I got pulled in pretty early on. They said they needed folks with “hands-on experience” and a “can-do attitude.” Sounded good on paper, you know? We had this big kick-off, lots of slides, fancy charts showing how we were gonna revolutionize everything. Everyone was nodding along, sipping their coffee, probably thinking about lunch. I was hopeful, thought maybe this time it would be different. We were gonna be the “Tiger Team,” or the “Project Execution Powerhouse,” or something equally grand – TPE, they called it. Nobody could quite agree on what TPE actually stood for, which was maybe the first sign.

The day-to-day grind, or rather, the sit-around

Then the actual work started. Or, well, “started.” First week? Meetings. Second week? More meetings, this time about the meetings from the first week. We spent ages just trying to define what our “TPE process” would even look like.

  • Someone wanted to use a super complex new software for tracking tasks. Took us three days just to figure out how to log in.
  • Another person insisted on daily stand-ups that lasted two hours. Two hours, man! We’d just go around in circles.
  • Then there was the documentation. Oh, the documentation. We had to document our intent to document before we could actually document anything.

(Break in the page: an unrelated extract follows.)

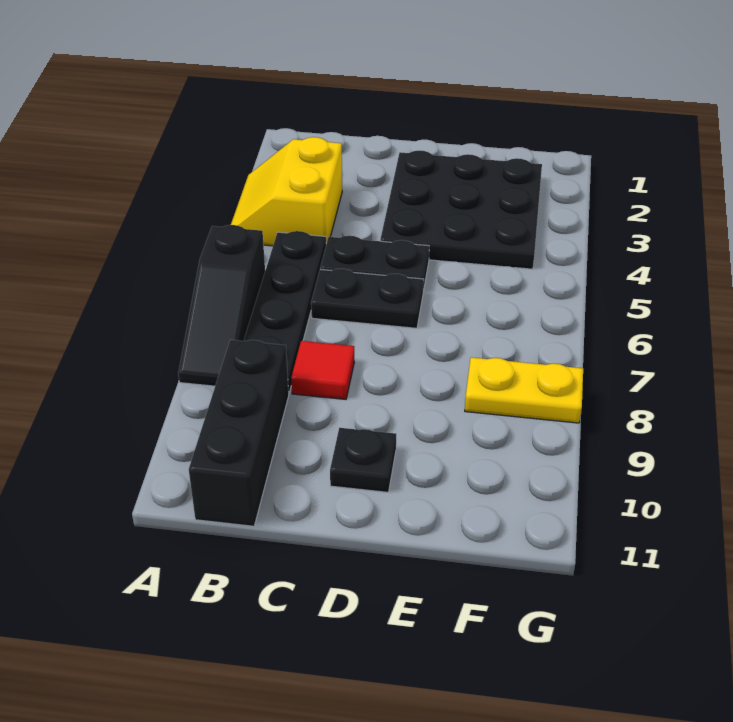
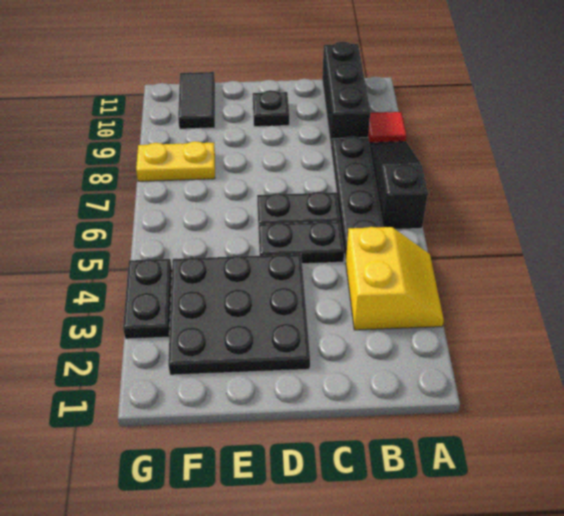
red 1x1 tile [291,341,354,399] -> red 1x1 tile moved to [368,112,406,142]
none -> black 1x2 tile [178,72,215,129]
none -> black 1x2 plate [123,259,172,339]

It felt like we were building a rocket ship just to go to the grocery store. Everything was over-engineered. We were supposed to be fast and agile, but we were stuck in quicksand, mostly made of our own rules.

Trying to actually do something

I remember this one time we tried to tackle a “simple” project. Just a small improvement to an existing system. The old way would have taken maybe a couple of days for one person. But with the “TPE method”?

First, we had to form a sub-committee. Then, that sub-committee had to produce a feasibility report. That report then went to another committee for approval. By the time we got the green light, the requirements had changed, or someone else had already bodged a fix in the old, non-TPE way because they couldn’t wait any longer. It was kind of funny, in a sad way.

How to build a strong tpe team? (Follow these simple steps for guaranteed success)

We had all these smart people on the team, really capable folks. But we were all tangled up in this TPE spaghetti. You’d try to make a suggestion, and someone would say, “Well, that’s not aligned with the TPE core principles,” which, again, no one could clearly define. It was like everyone was afraid to just get their hands dirty and do the work.

Where it all ended up

Eventually, the TPE team thing just sort of… faded. The meetings got less frequent. People got pulled into other, more urgent stuff. There was no big announcement, no “we’re shutting it down.” It just quietly dissolved. Like a fart in the wind, really. All that energy, all those resources, for what?

Now, when I hear someone mention “TPE,” I just kinda chuckle to myself. It was an experience, that’s for sure. Learned a lot about how not to run a team, I guess. Sometimes, you just gotta keep it simple, you know? All that fancy TPE talk didn’t actually execute much at all. We spent more time talking about being perfect than actually doing anything perfectly, or even just okay-ly.